→ **Assignment**
If a line in the data holds the string "lettered", list it.

→ **Information shown**

★ ★ ★ ★ ★

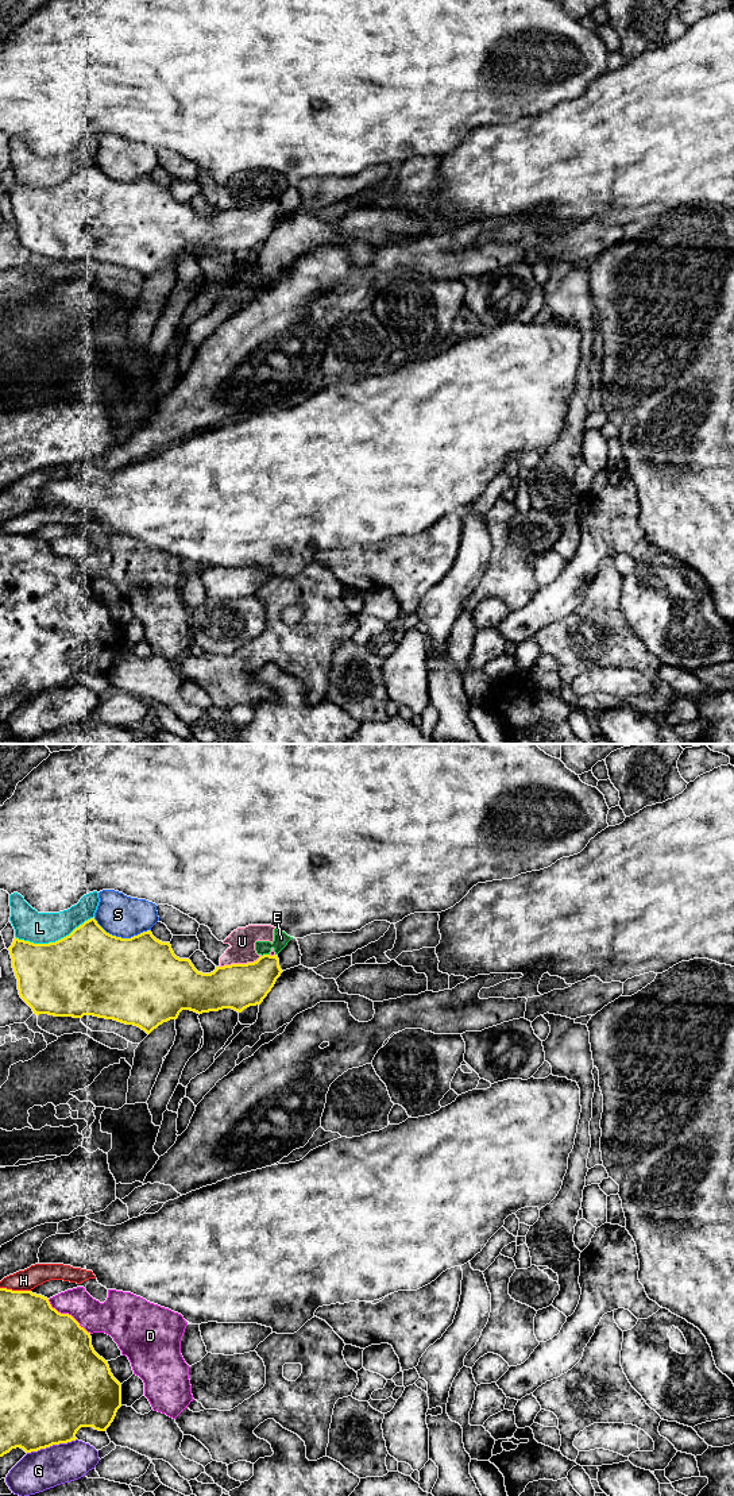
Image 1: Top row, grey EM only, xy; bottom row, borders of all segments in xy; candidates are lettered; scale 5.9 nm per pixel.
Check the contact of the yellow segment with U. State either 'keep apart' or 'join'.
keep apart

★ ★ ★ ★ ★

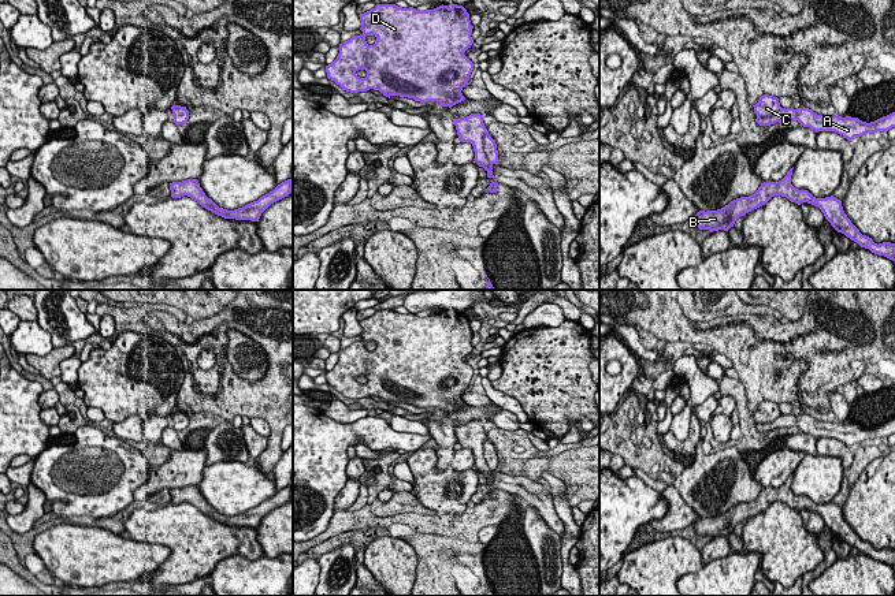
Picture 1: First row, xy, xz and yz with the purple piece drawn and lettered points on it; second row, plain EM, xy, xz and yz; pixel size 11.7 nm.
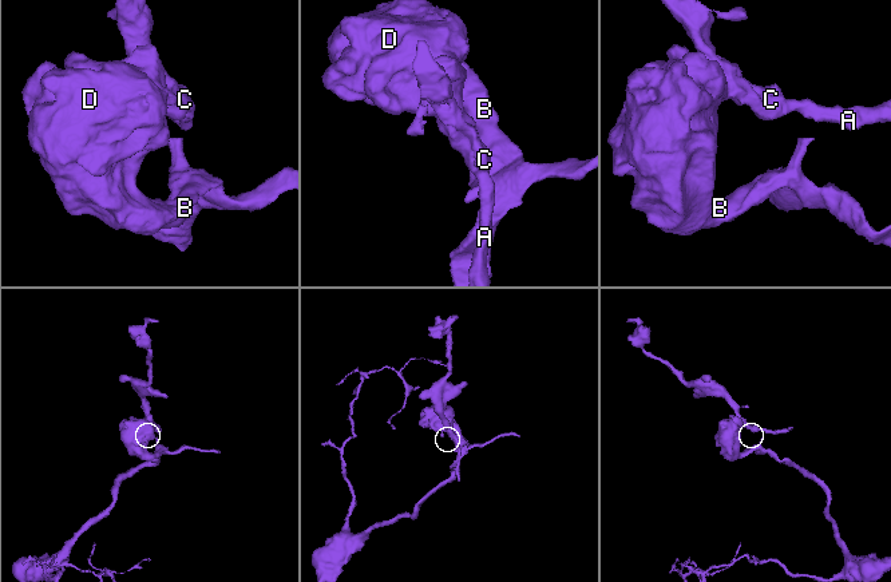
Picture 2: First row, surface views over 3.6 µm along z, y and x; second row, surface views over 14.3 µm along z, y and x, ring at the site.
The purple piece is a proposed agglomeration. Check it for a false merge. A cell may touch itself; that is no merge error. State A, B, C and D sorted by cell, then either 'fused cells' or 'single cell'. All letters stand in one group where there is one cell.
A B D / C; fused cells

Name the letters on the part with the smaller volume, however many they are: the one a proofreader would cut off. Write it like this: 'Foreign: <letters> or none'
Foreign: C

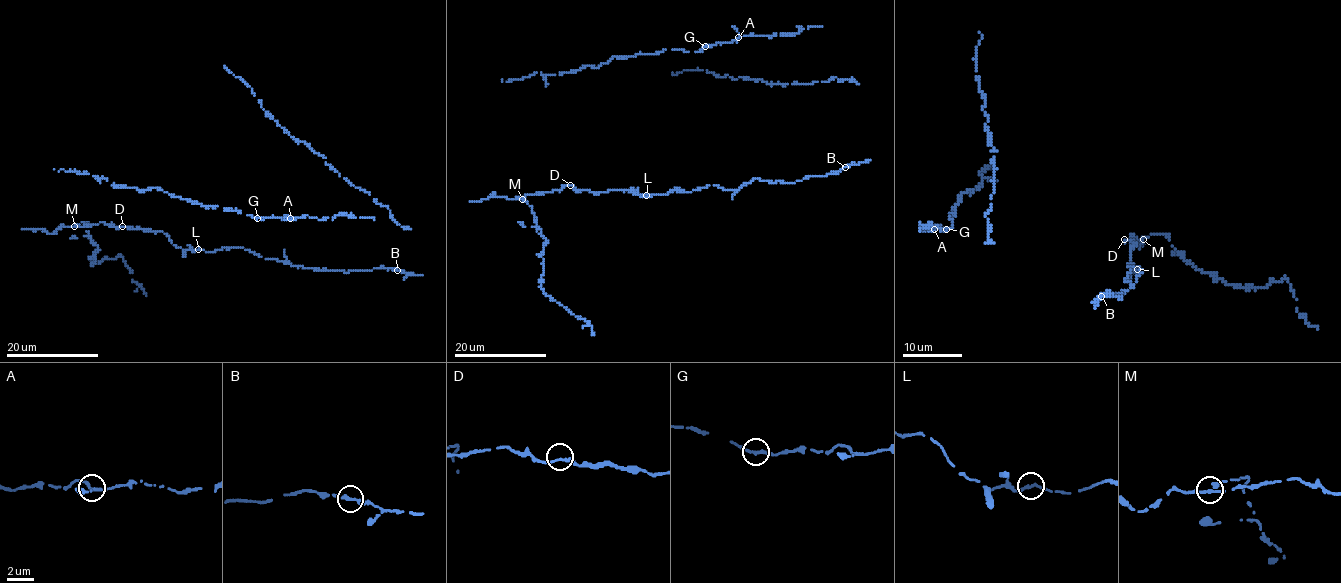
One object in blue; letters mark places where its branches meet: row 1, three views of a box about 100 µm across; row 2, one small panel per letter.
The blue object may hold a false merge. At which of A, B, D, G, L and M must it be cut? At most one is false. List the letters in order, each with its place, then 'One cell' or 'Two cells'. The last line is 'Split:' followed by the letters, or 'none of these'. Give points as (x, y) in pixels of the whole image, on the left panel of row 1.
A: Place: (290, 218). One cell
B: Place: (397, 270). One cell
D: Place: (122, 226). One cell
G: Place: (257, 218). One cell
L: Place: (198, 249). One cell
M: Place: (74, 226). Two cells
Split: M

★ ★ ★ ★ ★

→ **Answer to the exercise**
Image 1: Top row, grey EM only, xy; bottom row, borders of all segments in xy; candidates are lettered; scale 5.9 nm per pixel.
Picture 1: First row, xy, xz and yz with the purple piece drawn and lettered points on it; second row, plain EM, xy, xz and yz; pixel size 11.7 nm.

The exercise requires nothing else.